Lobizona by Romina Garber
Publisher: Wednesday Books
Length: 400 pages
Genre: YA Urban Fantasy
Release Date: August 4, 2020
**I received ‘Lobizona’ by Romina Garber through NetGalley and Wednesday Books, in exchange for an honest review**
When I first read the synopsis for ‘Lobizona’, I was immediately intrigued. An urban fantasy story, with a Latinx undocumented main character! Romina Garber brings attention to the plight of immigration and family separation beautifully. She paints Manuela (Manu) as a girl who longs to be part of society, yet her undocumented status forces her into hiding. The fact that Manu has an added mark to her identity only heightens the anxiety of being discovered. As Manu enters the world of El Labriento, she learns that her status brings her an additional level of fear, and she evaluates what it truly means to belong in society.
The world of El Labriento (the Labyrinth) introduces valuable connections to Manu. Her ‘undocumented’ status bends the rules of gender and societal norms, and Manu is faced with the reality of risking her life for the sake of discovering her roots. Her lineage delves deeper into the Argentinian folklore that the community of El Labriento abide by within their daily lives.

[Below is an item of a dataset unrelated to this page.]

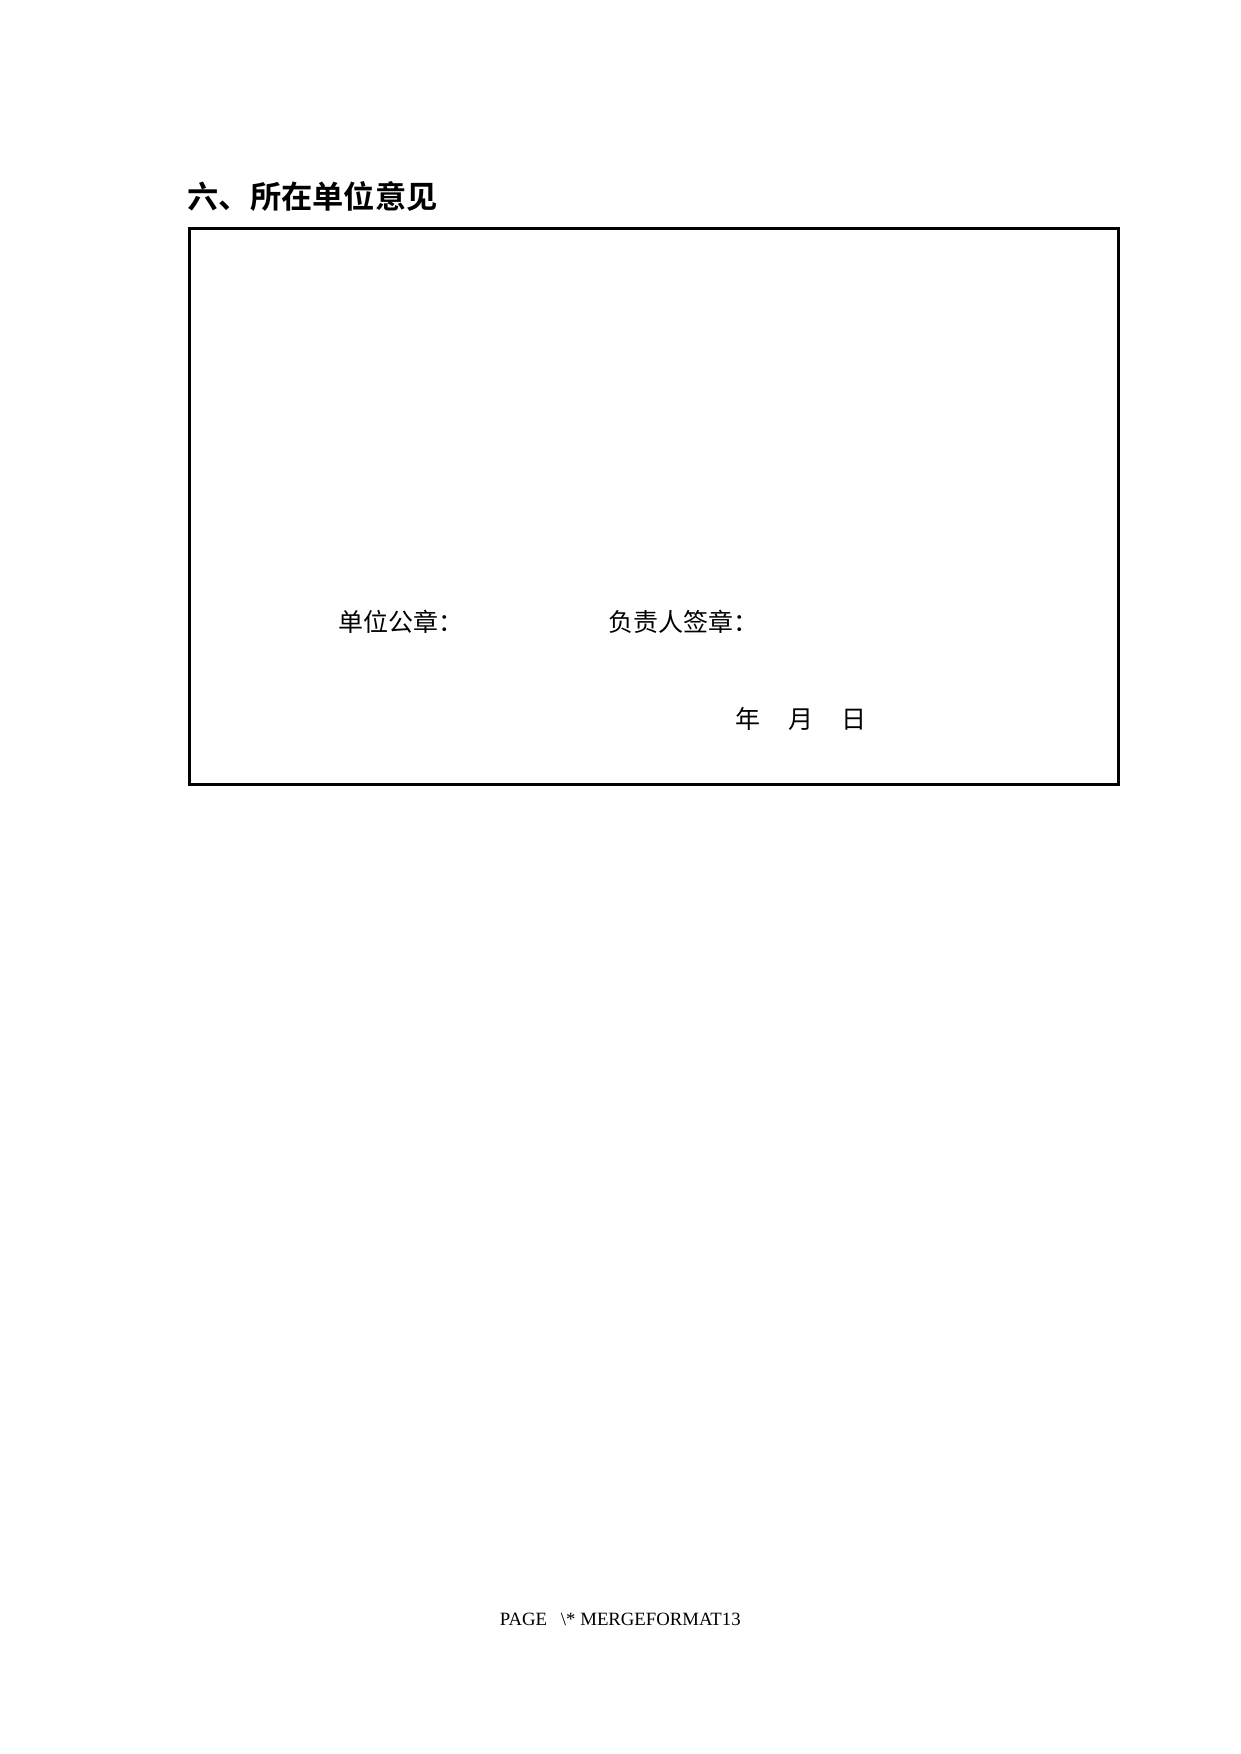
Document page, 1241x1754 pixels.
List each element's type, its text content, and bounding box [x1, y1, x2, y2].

text 六、所在单位意见 [187, 162, 1053, 227]
table_header 单位公章： 负责人签章： 年 月 日 [191, 230, 1117, 783]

Manu’s presence as an outsider tests everyone what it means to truly belong in this world.
The characters in Lobizona keeps the momentum going in Manu’s quest. They subtly fall in the typical categories of friendship: (Saysa is the close friend, Catalina is the rival, Tiago the love interest), yet they all have an extra layer to their stories that places all having an ulterior motive to their actions. Each interaction places an added piece to the puzzle to Manu’s journey, and it certainly kept me reading!
As I mentioned earlier, Lobizona also speaks on the subject of family separation resulting from immigration status. The story isn’t bombarded with commentary, but Garber covers the situation clearly enough that the reader understands the plight of anxiety dwelling among Manu’s community in hiding. Manu and her mother live with the fear of their social existence getting erased at a moment’s notice. It touches on family separation just enough to share with the reader that this reality happens every day in many communities, and it’s heartbreaking. Lobizona has a perfect blend of current events and the folklore, taking you to a portal of awareness.
I highly recommend Lobizona as a story that you can’t put down. It’s a perfect mix of supernatural lore and the urban plight of a girl struggling to come of age while learning to discover her roots. You will be certainly be swept away!
Some people ARE illegal.
Lobizonas do NOT exist.
Both of these statements are false.
Manuela Azul has been crammed into an existence that feels too small for her. As an undocumented immigrant who’s on the run from her father’s Argentine crime-family, Manu is confined to a small apartment and a small life in Miami, Florida.
Until Manu’s protective bubble is shattered.
Her surrogate grandmother is attacked, lifelong lies are exposed, and her mother is arrested by ICE. Without a home, without answers, and finally without shackles, Manu investigates the only clue she has about her past–a mysterious “Z” emblem—which leads her to a secret world buried within our own. A world connected to her dead father and his criminal past. A world straight out of Argentine folklore, where the seventh consecutive daughter is born a bruja and the seventh consecutive son is a lobizón, a werewolf. A world where her unusual eyes allow her to belong.
As Manu uncovers her own story and traces her real heritage all the way back to a cursed city in Argentina, she learns it’s not just her U.S. residency that’s illegal. . . .it’s her entire existence.